----- The records -----

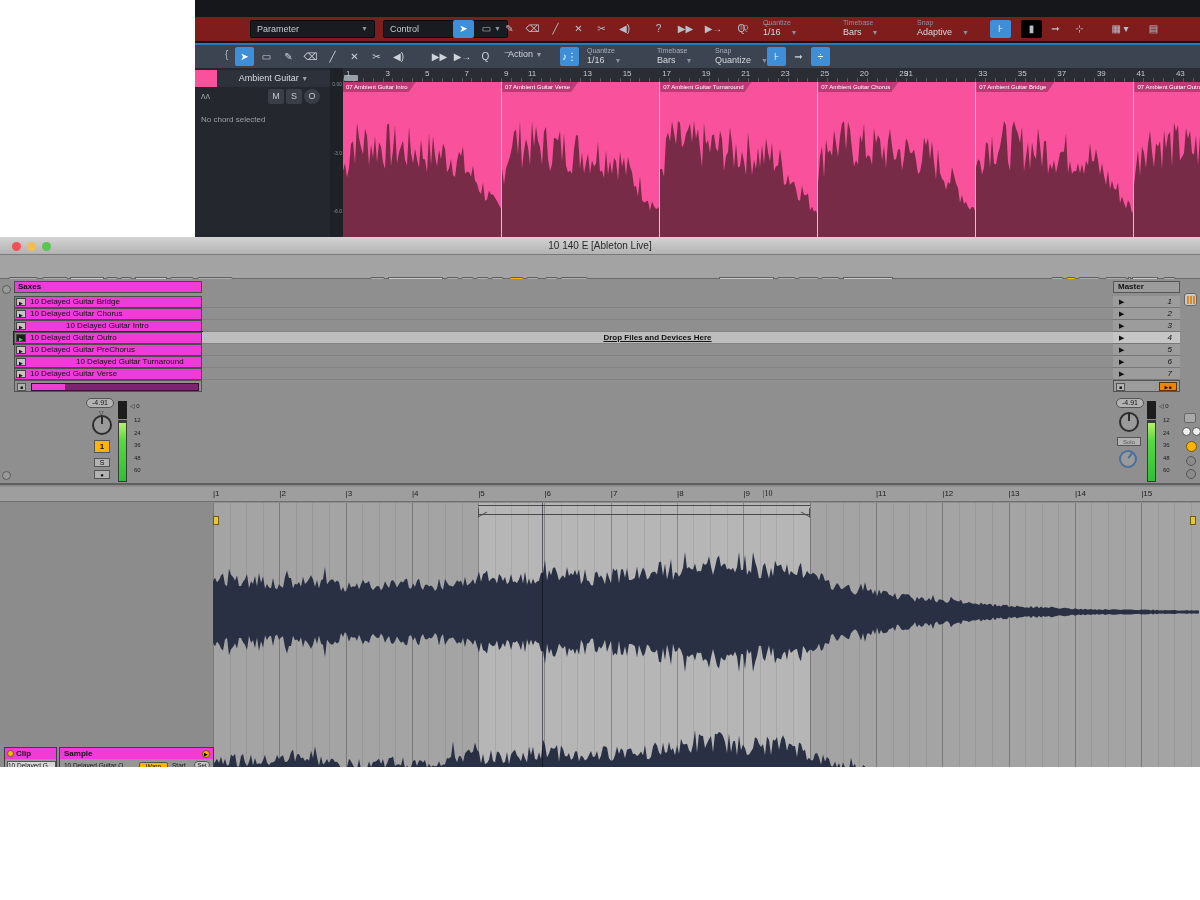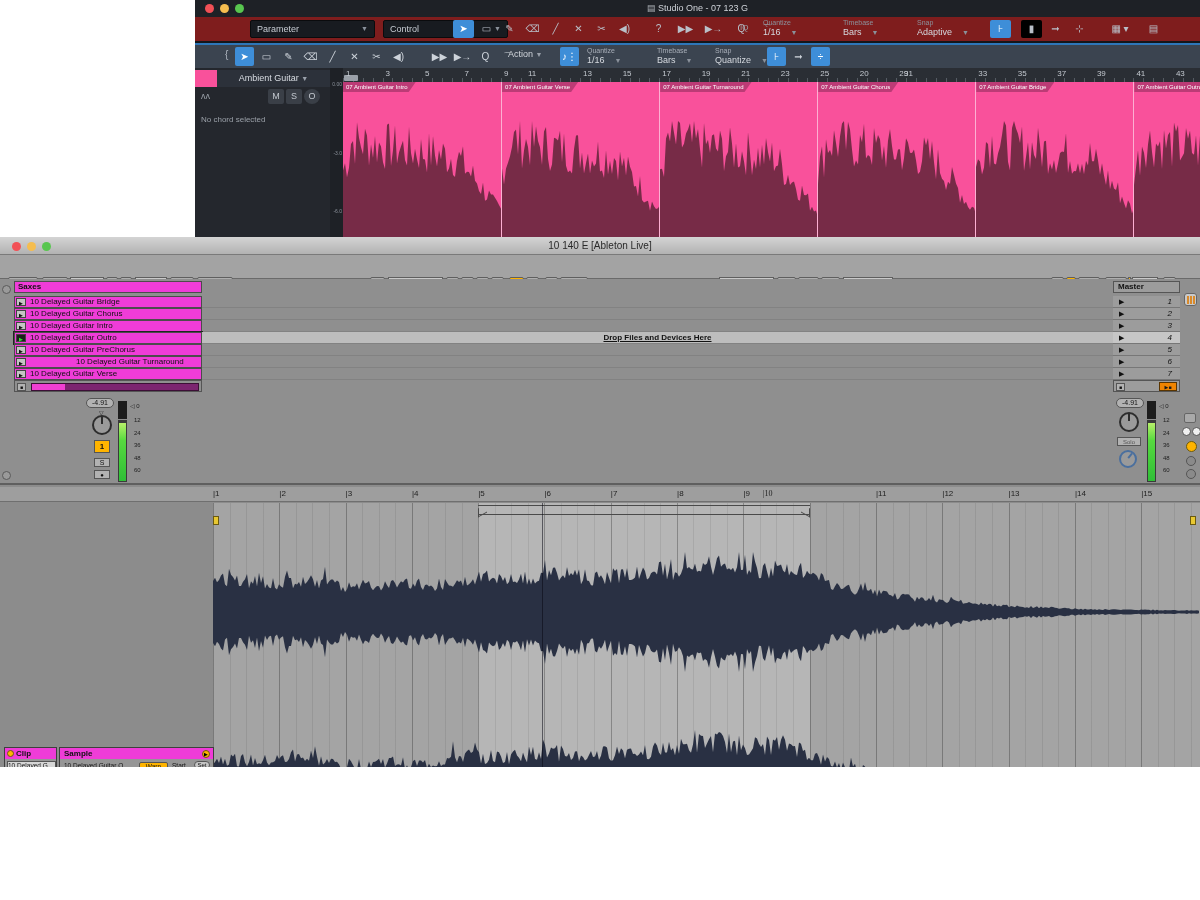--- a/index.html
+++ b/index.html
@@ -98,26 +98,20 @@
   .circ { border-radius:50%; }
   .wave-navy { fill:#293043; }
   .wave-maroon { fill:#772b47; }
 </style>
 </head>
 <body>
 
 <div id="stage">
 
   <div id="so" class="abs">
-    <div class="abs so-titlebar">
-      <div class="abs tl" style="left:10px;background:#f25056;"></div>
-      <div class="abs tl" style="left:25px;background:#f5bd4f;"></div>
-      <div class="abs tl" style="left:40px;background:#58c64f;"></div>
-      <div class="abs so-title"><span style="opacity:.8;">▤ </span><span>Studio One - 07 123 G</span></div>
-    </div>
 
     <div class="abs so-tb1">
       <div class="abs so-menu" style="left:55px;width:125px;"><span>Parameter</span><span class="car">▼</span></div>
       <div class="abs so-menu" style="left:188px;width:125px;"><span>Control</span><span class="car">▼</span></div>
       <div id="so-tools1" class="abs" style="left:258px;top:0;">
           <div class="so-ic sel" style="position: absolute; left: 0px;">➤</div>
           <div class="so-ic" style="position: absolute; left: 23px;">▭</div>
           <div class="so-ic" style="position: absolute; left: 46px;">✎</div>
           <div class="so-ic" style="position: absolute; left: 69px;">⌫</div>
           <div class="so-ic" style="position: absolute; left: 92px;">╱</div>
@@ -401,21 +395,21 @@
           <div class="pb" style="position: absolute;">▶</div>
           <div class="nm" style="position: absolute;">10 Delayed Guitar Chorus</div>
         </div>
         <div class="gridrow" style="position: absolute; top: 29px;"></div>
         <div class="scene" style="position: absolute; top: 29px;">
           <div class="tri" style="position: absolute;">▶</div>
           <div class="num" style="position: absolute;">2</div>
         </div>
         <div class="clipslot" style="position: absolute; top: 41px;">
           <div class="pb" style="position: absolute;">▶</div>
-          <div class="nm" style="position: absolute;">10 Delayed Guitar Intro</div>
+          <div class="nm" style="position: absolute; margin-left: 36px;">10 Delayed Guitar Intro</div>
         </div>
         <div class="gridrow" style="position: absolute; top: 41px;"></div>
         <div class="scene" style="position: absolute; top: 41px;">
           <div class="tri" style="position: absolute;">▶</div>
           <div class="num" style="position: absolute;">3</div>
         </div>
         <div class="clipslot playing" style="position: absolute; top: 53px;">
           <div class="pb" style="position: absolute;">▶</div>
           <div class="nm" style="position: absolute;">10 Delayed Guitar Outro</div>
         </div>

-----

Work to complete
Output every entry word for word, but omit the pictures.

Result of the task
--- a/index.html
+++ b/index.html
@@ -98,26 +98,20 @@
   .circ { border-radius:50%; }
   .wave-navy { fill:#293043; }
   .wave-maroon { fill:#772b47; }
 </style>
 </head>
 <body>
 
 <div id="stage">
 
   <div id="so" class="abs">
-    <div class="abs so-titlebar">
-      <div class="abs tl" style="left:10px;background:#f25056;"></div>
-      <div class="abs tl" style="left:25px;background:#f5bd4f;"></div>
-      <div class="abs tl" style="left:40px;background:#58c64f;"></div>
-      <div class="abs so-title"><span style="opacity:.8;">▤ </span><span>Studio One - 07 123 G</span></div>
-    </div>
 
     <div class="abs so-tb1">
       <div class="abs so-menu" style="left:55px;width:125px;"><span>Parameter</span><span class="car">▼</span></div>
       <div class="abs so-menu" style="left:188px;width:125px;"><span>Control</span><span class="car">▼</span></div>
       <div id="so-tools1" class="abs" style="left:258px;top:0;">
           <div class="so-ic sel" style="position: absolute; left: 0px;">➤</div>
           <div class="so-ic" style="position: absolute; left: 23px;">▭</div>
           <div class="so-ic" style="position: absolute; left: 46px;">✎</div>
           <div class="so-ic" style="position: absolute; left: 69px;">⌫</div>
           <div class="so-ic" style="position: absolute; left: 92px;">╱</div>
@@ -401,21 +395,21 @@
           <div class="pb" style="position: absolute;">▶</div>
           <div class="nm" style="position: absolute;">10 Delayed Guitar Chorus</div>
         </div>
         <div class="gridrow" style="position: absolute; top: 29px;"></div>
         <div class="scene" style="position: absolute; top: 29px;">
           <div class="tri" style="position: absolute;">▶</div>
           <div class="num" style="position: absolute;">2</div>
         </div>
         <div class="clipslot" style="position: absolute; top: 41px;">
           <div class="pb" style="position: absolute;">▶</div>
-          <div class="nm" style="position: absolute;">10 Delayed Guitar Intro</div>
+          <div class="nm" style="position: absolute; margin-left: 36px;">10 Delayed Guitar Intro</div>
         </div>
         <div class="gridrow" style="position: absolute; top: 41px;"></div>
         <div class="scene" style="position: absolute; top: 41px;">
           <div class="tri" style="position: absolute;">▶</div>
           <div class="num" style="position: absolute;">3</div>
         </div>
         <div class="clipslot playing" style="position: absolute; top: 53px;">
           <div class="pb" style="position: absolute;">▶</div>
           <div class="nm" style="position: absolute;">10 Delayed Guitar Outro</div>
         </div>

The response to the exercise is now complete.